The Australian hasn’t raced for almost a month. Following continuous physical problems including bronchitis and blocked sinuses, the sprinter decided to take a serious rest after falling ill again the night before the Milan-San Remo. At that point he hadn’t felt well since the Tour of Qatar in which he won a stage. That rest meant nine days completely off the bike before he could slowly take up training again. The result was restored health, but his form had gone back to zero.
Slowly, the Davitamon-Lotto rider has been trying to get back in gear and, prior to the Scheldeprijs, had just returned from a training camp in Italy. The spring season has long been written off, now it’s all about the Giro d’Italia.
“Right now I just need to get some race kilometres in the legs. My next objective is the Giro. Everything from now to the Giro is just preparation,” explained McEwen.
Later in the afternoon, it was a wet and dirty, but pleased, McEwen who crossed the finish line in 20th place, 4-54 down on the winner, Thorwald Veneberg.
“I’m very happy. I never expected to be in this shape already. It was my first race in a month and I consider my come back a success,” said McEwen, who’ll keep chasing top form in Veenendaal-Veenendaal, Niedersachsen Rundtfahrt and Rund um den Henninger Turm prior to the Giro.

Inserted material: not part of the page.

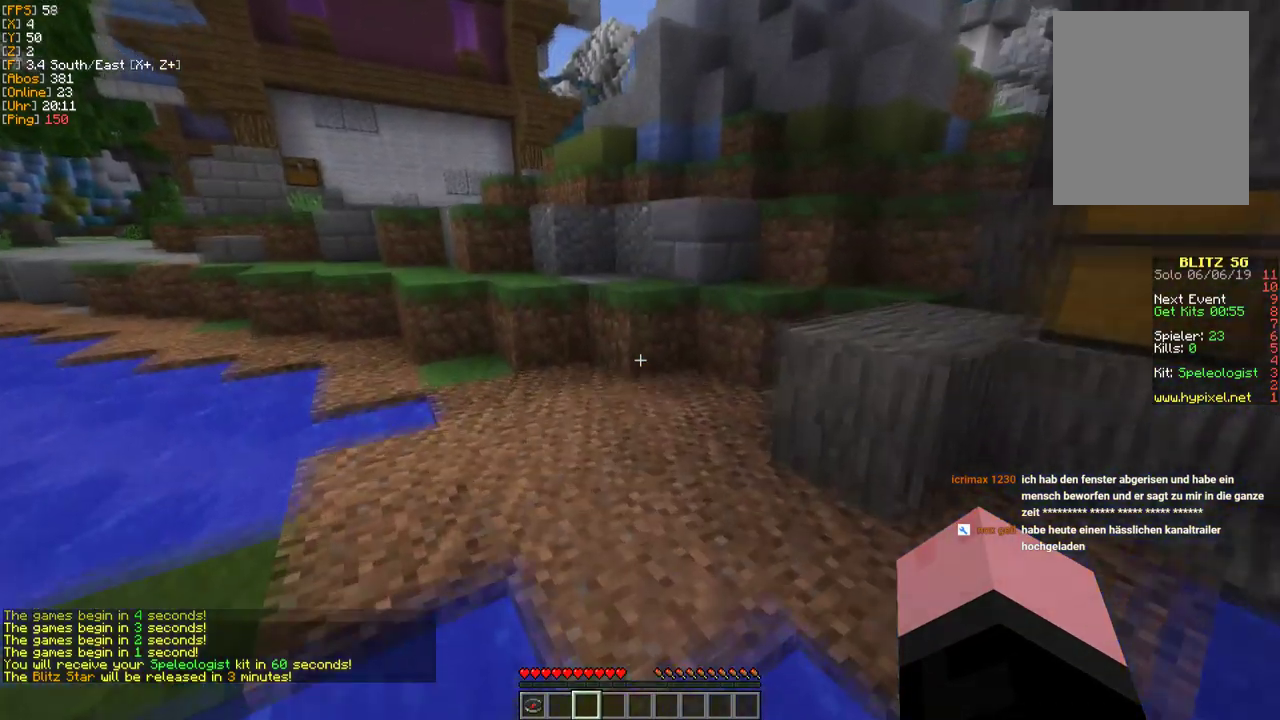
{"keys": [], "mouse": [], "events": [[350, "w", "up"]]}
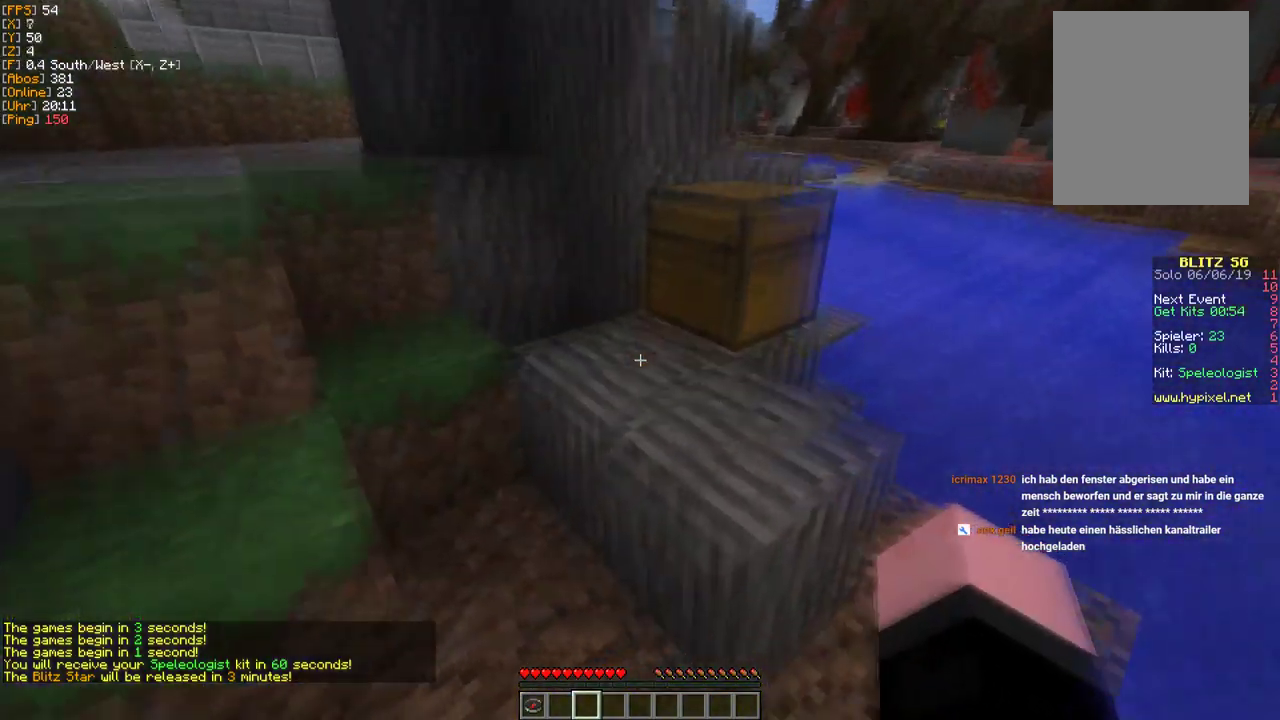
{"keys": ["w"], "mouse": ["right"], "events": [[167, "w", "down"], [500, "mouse_right", "down"]]}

– Peter van Petegem, who crashed badly in the Paris-Roubaix and later had to drop out, is undergoing daily treatment from a physiotherapist for the injuries he picked up. Fortunately for the Davitamon-Lotto rider, further examinations have shown that his injuries are limited to bad cuts and bruises and no fractures have been discovered, as had previously been feared. “It was the worst crash of my career,” Van Petegem admitted on Wednesday. The 34-year-old Belgian, who was to have started in the Amstel Gold Race on Sunday, is now expected to return to racing in the Tour of Belgium at the end of May.